Which lines in the records below include the word "flow"? Report each of them in full.
%%
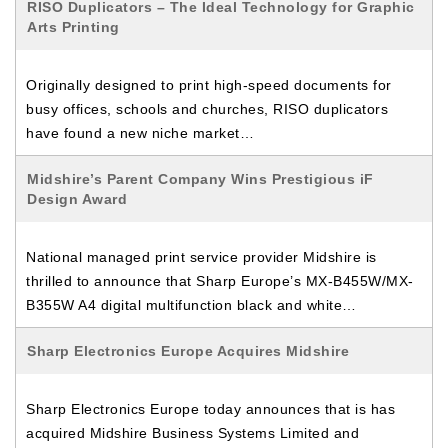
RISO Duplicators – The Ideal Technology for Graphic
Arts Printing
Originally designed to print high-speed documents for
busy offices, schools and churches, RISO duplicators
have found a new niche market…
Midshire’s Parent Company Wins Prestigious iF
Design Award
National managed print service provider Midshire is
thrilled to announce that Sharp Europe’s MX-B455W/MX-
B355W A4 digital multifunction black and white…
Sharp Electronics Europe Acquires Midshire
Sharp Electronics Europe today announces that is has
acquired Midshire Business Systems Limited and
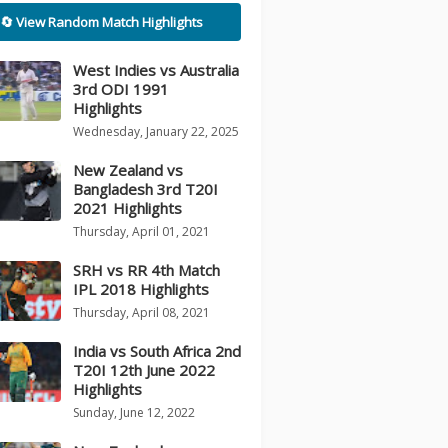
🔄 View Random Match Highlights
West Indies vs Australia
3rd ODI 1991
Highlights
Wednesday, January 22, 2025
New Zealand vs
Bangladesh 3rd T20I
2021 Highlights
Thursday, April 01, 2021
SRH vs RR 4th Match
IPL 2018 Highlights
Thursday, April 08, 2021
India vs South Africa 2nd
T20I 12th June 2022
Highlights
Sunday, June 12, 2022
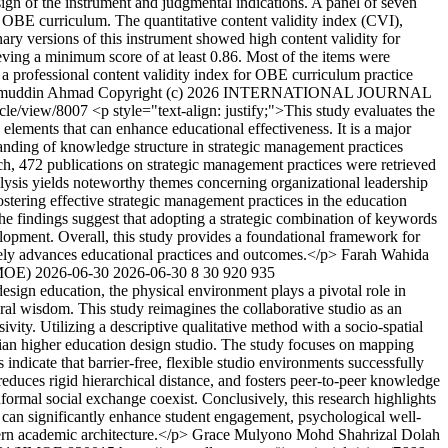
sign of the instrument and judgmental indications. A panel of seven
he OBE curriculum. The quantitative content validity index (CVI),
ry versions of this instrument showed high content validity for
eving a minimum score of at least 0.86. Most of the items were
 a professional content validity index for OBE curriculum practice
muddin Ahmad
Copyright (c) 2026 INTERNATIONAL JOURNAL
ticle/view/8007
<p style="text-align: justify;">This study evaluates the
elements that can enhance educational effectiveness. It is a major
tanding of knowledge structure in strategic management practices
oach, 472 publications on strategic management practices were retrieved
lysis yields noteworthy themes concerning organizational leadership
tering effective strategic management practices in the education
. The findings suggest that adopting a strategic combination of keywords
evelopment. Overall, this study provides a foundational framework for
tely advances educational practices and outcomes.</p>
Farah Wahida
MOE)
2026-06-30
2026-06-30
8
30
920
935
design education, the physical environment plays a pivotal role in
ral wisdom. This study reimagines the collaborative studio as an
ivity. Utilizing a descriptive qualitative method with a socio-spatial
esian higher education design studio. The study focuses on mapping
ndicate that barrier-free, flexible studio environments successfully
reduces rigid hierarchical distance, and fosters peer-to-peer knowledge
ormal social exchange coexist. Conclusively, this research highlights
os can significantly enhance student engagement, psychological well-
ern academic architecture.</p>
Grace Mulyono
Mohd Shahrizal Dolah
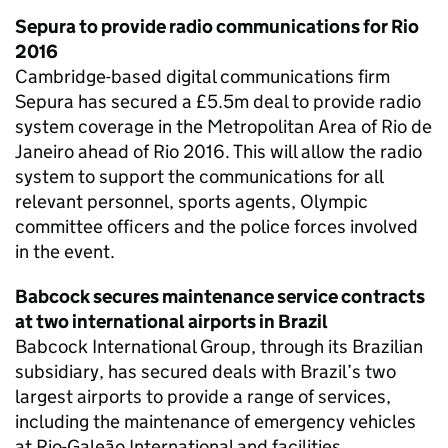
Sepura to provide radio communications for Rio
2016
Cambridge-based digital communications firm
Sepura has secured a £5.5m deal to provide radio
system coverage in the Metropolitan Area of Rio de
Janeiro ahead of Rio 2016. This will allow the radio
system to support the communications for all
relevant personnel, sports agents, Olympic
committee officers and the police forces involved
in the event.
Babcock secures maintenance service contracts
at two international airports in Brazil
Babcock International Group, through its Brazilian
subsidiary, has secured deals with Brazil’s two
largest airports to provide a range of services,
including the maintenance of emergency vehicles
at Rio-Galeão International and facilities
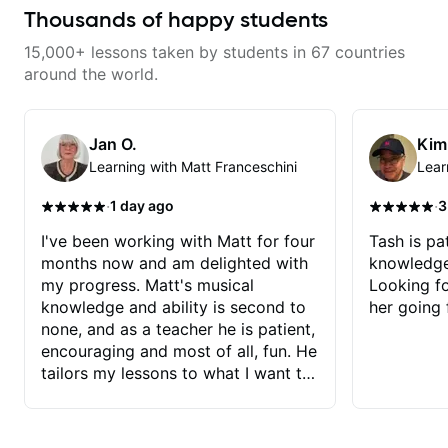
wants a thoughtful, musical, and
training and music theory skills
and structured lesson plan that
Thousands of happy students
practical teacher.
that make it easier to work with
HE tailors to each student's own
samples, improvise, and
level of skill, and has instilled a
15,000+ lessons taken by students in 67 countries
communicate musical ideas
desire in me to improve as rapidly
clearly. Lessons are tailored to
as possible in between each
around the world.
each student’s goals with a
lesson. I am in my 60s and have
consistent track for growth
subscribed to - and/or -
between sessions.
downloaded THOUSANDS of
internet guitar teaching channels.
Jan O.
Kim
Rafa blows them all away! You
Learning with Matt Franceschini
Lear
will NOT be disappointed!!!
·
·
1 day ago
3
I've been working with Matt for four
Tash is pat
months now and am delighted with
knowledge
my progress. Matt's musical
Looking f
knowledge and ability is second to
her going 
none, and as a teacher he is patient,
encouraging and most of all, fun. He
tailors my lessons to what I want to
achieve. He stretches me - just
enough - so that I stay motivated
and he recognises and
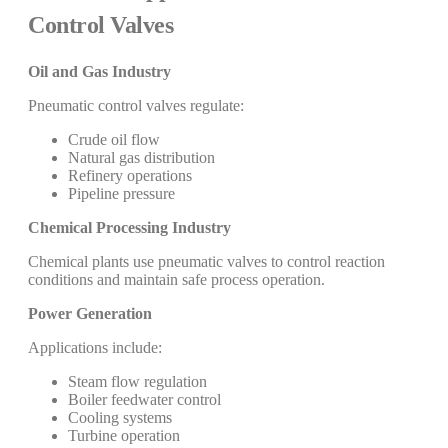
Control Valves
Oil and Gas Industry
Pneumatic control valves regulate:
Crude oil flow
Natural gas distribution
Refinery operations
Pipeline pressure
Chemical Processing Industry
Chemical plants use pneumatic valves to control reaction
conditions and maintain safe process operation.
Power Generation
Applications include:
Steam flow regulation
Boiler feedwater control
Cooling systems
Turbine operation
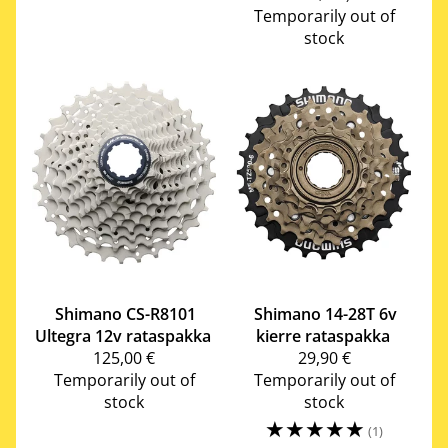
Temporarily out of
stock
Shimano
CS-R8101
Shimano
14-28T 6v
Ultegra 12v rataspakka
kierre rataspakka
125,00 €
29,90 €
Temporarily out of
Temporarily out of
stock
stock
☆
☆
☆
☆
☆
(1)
%%
**TASK OUTPUT**:
Crude oil flow
Steam flow regulation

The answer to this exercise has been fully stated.